For the briefest moment I see something in her eyes that makes me shudder, though I don’t know why – just for a second something else peeps out at me from behind her hazel stare. My hands fly defensively to my belly and an image, gone almost before it’s there, of Heri’s face flickers across my mind. I don’t reply.
‘Well,’ she says after a silence, ‘congratulations. How lovely.’ As she continues to gaze at me her pupils twitch intently, and sensing that she’s about to ask more questions, I rattle off my number and watch as she punches it in, agonizingly slowly, until finally I open the door, say goodbye as warmly as I know how, and at last she turns to leave. But before she does she stops and pauses and says very softly, ‘Do you remember the quarry, Edie? How we used to go up there together, all of us?’
I feel momentarily light-headed, a wave of nausea washes over me, and when I speak my voice is barely a whisper. ‘Yes.’
She nods. ‘Me too. I think about it all the time.’ And then she leaves, her sensible lace-ups clattering upon the staircase as she retreats lower and lower. I lean against the wall, weak with relief, until from far below I hear the front door’s heavy slam as she closes it behind her, like a jailor.

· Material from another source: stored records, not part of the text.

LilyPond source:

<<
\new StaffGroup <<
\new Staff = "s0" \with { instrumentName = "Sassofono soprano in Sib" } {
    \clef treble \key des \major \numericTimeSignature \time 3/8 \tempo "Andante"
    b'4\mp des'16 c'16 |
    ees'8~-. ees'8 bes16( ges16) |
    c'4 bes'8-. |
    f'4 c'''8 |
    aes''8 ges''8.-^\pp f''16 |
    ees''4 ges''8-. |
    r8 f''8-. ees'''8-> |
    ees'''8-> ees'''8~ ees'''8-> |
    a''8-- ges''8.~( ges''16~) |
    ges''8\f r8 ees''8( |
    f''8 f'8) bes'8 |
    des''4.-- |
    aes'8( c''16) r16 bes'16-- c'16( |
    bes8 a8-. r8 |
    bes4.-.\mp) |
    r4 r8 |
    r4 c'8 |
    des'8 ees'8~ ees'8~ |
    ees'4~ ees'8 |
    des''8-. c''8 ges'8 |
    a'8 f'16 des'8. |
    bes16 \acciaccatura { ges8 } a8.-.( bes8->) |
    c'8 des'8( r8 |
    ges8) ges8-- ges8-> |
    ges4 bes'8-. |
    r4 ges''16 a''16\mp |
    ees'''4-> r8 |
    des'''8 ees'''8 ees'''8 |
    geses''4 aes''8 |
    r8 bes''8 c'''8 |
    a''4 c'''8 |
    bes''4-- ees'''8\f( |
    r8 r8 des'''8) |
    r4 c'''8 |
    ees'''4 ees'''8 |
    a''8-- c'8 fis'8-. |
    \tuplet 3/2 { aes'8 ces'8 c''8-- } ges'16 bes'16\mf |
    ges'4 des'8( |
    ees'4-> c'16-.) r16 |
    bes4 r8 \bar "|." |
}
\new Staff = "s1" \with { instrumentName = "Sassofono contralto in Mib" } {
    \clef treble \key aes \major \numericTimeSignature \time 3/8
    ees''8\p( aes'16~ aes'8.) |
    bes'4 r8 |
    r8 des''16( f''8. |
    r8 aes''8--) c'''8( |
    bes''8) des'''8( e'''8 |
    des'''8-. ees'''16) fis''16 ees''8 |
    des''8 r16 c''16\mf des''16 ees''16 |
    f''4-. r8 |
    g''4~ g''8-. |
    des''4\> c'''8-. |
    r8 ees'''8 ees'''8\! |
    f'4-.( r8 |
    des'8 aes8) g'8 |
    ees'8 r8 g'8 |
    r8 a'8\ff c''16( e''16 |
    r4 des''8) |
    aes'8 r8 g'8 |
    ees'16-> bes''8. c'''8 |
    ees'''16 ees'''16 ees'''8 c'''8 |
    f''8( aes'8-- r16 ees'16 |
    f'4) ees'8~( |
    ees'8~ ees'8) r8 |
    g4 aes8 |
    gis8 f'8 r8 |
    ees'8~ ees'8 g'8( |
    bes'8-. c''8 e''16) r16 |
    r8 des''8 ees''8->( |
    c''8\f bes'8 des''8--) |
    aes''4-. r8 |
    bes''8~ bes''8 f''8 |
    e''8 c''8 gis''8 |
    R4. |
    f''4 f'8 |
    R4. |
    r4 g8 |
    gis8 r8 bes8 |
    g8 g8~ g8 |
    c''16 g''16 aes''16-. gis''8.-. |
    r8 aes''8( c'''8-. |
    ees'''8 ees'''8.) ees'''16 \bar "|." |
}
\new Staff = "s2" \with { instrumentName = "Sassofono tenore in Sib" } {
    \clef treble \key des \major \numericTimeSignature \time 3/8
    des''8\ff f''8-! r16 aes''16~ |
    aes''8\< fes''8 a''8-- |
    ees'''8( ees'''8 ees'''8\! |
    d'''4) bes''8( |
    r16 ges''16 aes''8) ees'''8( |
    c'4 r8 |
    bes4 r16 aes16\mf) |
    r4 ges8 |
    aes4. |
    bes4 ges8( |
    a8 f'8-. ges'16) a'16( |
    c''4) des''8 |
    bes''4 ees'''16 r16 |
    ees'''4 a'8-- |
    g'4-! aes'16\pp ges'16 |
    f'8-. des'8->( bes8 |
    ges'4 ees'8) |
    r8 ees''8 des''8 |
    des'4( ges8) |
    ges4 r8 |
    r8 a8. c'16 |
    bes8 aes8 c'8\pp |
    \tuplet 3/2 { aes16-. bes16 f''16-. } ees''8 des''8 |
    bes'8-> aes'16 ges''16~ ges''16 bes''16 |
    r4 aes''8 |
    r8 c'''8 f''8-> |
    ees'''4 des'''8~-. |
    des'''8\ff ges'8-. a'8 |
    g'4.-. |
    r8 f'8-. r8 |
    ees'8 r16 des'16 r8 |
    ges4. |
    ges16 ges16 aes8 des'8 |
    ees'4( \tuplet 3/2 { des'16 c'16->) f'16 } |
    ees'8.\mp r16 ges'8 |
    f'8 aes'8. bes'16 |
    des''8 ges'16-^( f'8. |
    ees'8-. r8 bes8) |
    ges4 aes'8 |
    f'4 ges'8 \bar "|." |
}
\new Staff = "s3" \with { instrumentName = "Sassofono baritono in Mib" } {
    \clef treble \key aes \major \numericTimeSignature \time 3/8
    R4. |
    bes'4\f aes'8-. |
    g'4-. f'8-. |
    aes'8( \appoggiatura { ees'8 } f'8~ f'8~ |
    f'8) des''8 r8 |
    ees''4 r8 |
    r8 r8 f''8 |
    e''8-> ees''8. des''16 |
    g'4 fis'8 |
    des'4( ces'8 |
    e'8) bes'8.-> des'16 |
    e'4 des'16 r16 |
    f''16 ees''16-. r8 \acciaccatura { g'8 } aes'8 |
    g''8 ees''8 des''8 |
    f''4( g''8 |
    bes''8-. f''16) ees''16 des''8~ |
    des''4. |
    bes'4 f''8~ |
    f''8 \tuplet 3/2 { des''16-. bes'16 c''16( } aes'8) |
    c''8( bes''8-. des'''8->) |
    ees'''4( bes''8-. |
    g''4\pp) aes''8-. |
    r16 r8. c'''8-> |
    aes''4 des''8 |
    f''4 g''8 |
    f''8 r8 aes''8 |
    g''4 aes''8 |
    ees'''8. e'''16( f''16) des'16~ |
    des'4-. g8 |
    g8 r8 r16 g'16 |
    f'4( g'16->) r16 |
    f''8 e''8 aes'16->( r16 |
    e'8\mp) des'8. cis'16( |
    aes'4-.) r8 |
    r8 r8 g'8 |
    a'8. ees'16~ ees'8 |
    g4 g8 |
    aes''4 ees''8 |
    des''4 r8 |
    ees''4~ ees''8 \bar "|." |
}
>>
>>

Year 11 leavers’ day, and everywhere you look girls are writing on each other’s shirts in felt-tip pen, drinking from Coke cans I think they’ve filled with something else, throwing flour bombs out of top-floor windows. I sit on the bench below the library window and watch. They’re all going up to the rec later to get drunk – I’d heard them talking about it in the loos. They hadn’t asked me, but I don’t really mind because Mum always worries if I’m back late. I see Nicola Gates over by the water fountain, but she turns away when I wave.
And that’s when I first see Edie. Walking across the forecourt in the direction of the main doors. As I watch, her face appearing then disappearing behind others in the crowd, she stops, her eyes squinting up at the building before darting around herself again and then finally landing upon me. I hold my breath. I don’t think I’ve ever seen anyone so pretty before, not in real life.
Then there she is, standing right in front of me, and at first I’m too distracted by all the different parts of her to take in what she’s saying: the smell of the leather jacket she’s carrying over her arm, mixed with something else, something soft and appley, her eyes, big and golden brown with lots of black eyeliner, pale mauve varnish on her nails. In the hollow of her clavicle is a little gold locket with a tiny green stone in the middle. If you were to put your finger beneath it you’d feel the jump jump jump of her pulse.